• [REQUIREMENT] Convert the lines below into a numbered list, omitting any blank lines.

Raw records

______

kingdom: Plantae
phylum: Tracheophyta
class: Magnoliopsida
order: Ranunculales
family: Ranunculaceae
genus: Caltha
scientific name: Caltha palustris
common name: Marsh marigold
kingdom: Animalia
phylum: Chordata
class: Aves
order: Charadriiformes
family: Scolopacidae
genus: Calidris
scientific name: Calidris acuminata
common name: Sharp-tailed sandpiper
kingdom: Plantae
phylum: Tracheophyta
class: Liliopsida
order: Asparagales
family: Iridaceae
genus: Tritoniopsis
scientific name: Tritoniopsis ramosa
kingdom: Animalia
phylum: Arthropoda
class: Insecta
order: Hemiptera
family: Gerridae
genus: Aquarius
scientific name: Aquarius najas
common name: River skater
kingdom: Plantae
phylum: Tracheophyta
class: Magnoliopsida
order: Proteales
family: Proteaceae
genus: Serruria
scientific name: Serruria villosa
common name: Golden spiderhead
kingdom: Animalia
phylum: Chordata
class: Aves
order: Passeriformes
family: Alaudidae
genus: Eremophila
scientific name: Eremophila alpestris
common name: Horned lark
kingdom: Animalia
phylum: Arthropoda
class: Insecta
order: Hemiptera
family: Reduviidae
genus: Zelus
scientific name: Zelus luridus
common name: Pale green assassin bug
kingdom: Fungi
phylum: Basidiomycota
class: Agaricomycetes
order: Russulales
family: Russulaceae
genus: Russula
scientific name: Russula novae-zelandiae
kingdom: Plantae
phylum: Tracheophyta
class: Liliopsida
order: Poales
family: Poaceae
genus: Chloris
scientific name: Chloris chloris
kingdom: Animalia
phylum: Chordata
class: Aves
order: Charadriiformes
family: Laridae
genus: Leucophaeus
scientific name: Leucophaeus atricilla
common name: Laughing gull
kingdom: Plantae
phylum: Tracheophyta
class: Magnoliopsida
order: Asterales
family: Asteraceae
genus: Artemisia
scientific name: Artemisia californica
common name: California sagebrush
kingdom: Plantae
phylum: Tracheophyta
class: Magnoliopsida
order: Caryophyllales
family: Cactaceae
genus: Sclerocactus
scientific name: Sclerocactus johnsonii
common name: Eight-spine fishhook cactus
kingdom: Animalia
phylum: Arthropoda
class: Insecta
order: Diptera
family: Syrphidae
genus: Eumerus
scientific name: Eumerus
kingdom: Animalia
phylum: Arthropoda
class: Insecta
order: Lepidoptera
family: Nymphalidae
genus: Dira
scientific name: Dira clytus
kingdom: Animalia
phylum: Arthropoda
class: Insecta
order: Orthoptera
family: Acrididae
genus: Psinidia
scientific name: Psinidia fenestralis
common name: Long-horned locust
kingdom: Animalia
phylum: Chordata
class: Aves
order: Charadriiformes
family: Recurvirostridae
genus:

______

• [ANSWER TO THE EXERCISE]
1. kingdom: Plantae
2. phylum: Tracheophyta
3. class: Magnoliopsida
4. order: Ranunculales
5. family: Ranunculaceae
6. genus: Caltha
7. scientific name: Caltha palustris
8. common name: Marsh marigold
9. kingdom: Animalia
10. phylum: Chordata
11. class: Aves
12. order: Charadriiformes
13. family: Scolopacidae
14. genus: Calidris
15. scientific name: Calidris acuminata
16. common name: Sharp-tailed sandpiper
17. kingdom: Plantae
18. phylum: Tracheophyta
19. class: Liliopsida
20. order: Asparagales
21. family: Iridaceae
22. genus: Tritoniopsis
23. scientific name: Tritoniopsis ramosa
24. kingdom: Animalia
25. phylum: Arthropoda
26. class: Insecta
27. order: Hemiptera
28. family: Gerridae
29. genus: Aquarius
30. scientific name: Aquarius najas
31. common name: River skater
32. kingdom: Plantae
33. phylum: Tracheophyta
34. class: Magnoliopsida
35. order: Proteales
36. family: Proteaceae
37. genus: Serruria
38. scientific name: Serruria villosa
39. common name: Golden spiderhead
40. kingdom: Animalia
41. phylum: Chordata
42. class: Aves
43. order: Passeriformes
44. family: Alaudidae
45. genus: Eremophila
46. scientific name: Eremophila alpestris
47. common name: Horned lark
48. kingdom: Animalia
49. phylum: Arthropoda
50. class: Insecta
51. order: Hemiptera
52. family: Reduviidae
53. genus: Zelus
54. scientific name: Zelus luridus
55. common name: Pale green assassin bug
56. kingdom: Fungi
57. phylum: Basidiomycota
58. class: Agaricomycetes
59. order: Russulales
60. family: Russulaceae
61. genus: Russula
62. scientific name: Russula novae-zelandiae
63. kingdom: Plantae
64. phylum: Tracheophyta
65. class: Liliopsida
66. order: Poales
67. family: Poaceae
68. genus: Chloris
69. scientific name: Chloris chloris
70. kingdom: Animalia
71. phylum: Chordata
72. class: Aves
73. order: Charadriiformes
74. family: Laridae
75. genus: Leucophaeus
76. scientific name: Leucophaeus atricilla
77. common name: Laughing gull
78. kingdom: Plantae
79. phylum: Tracheophyta
80. class: Magnoliopsida
81. order: Asterales
82. family: Asteraceae
83. genus: Artemisia
84. scientific name: Artemisia californica
85. common name: California sagebrush
86. kingdom: Plantae
87. phylum: Tracheophyta
88. class: Magnoliopsida
89. order: Caryophyllales
90. family: Cactaceae
91. genus: Sclerocactus
92. scientific name: Sclerocactus johnsonii
93. common name: Eight-spine fishhook cactus
94. kingdom: Animalia
95. phylum: Arthropoda
96. class: Insecta
97. order: Diptera
98. family: Syrphidae
99. genus: Eumerus
100. scientific name: Eumerus
101. kingdom: Animalia
102. phylum: Arthropoda
103. class: Insecta
104. order: Lepidoptera
105. family: Nymphalidae
106. genus: Dira
107. scientific name: Dira clytus
108. kingdom: Animalia
109. phylum: Arthropoda
110. class: Insecta
111. order: Orthoptera
112. family: Acrididae
113. genus: Psinidia
114. scientific name: Psinidia fenestralis
115. common name: Long-horned locust
116. kingdom: Animalia
117. phylum: Chordata
118. class: Aves
119. order: Charadriiformes
120. family: Recurvirostridae
121. genus:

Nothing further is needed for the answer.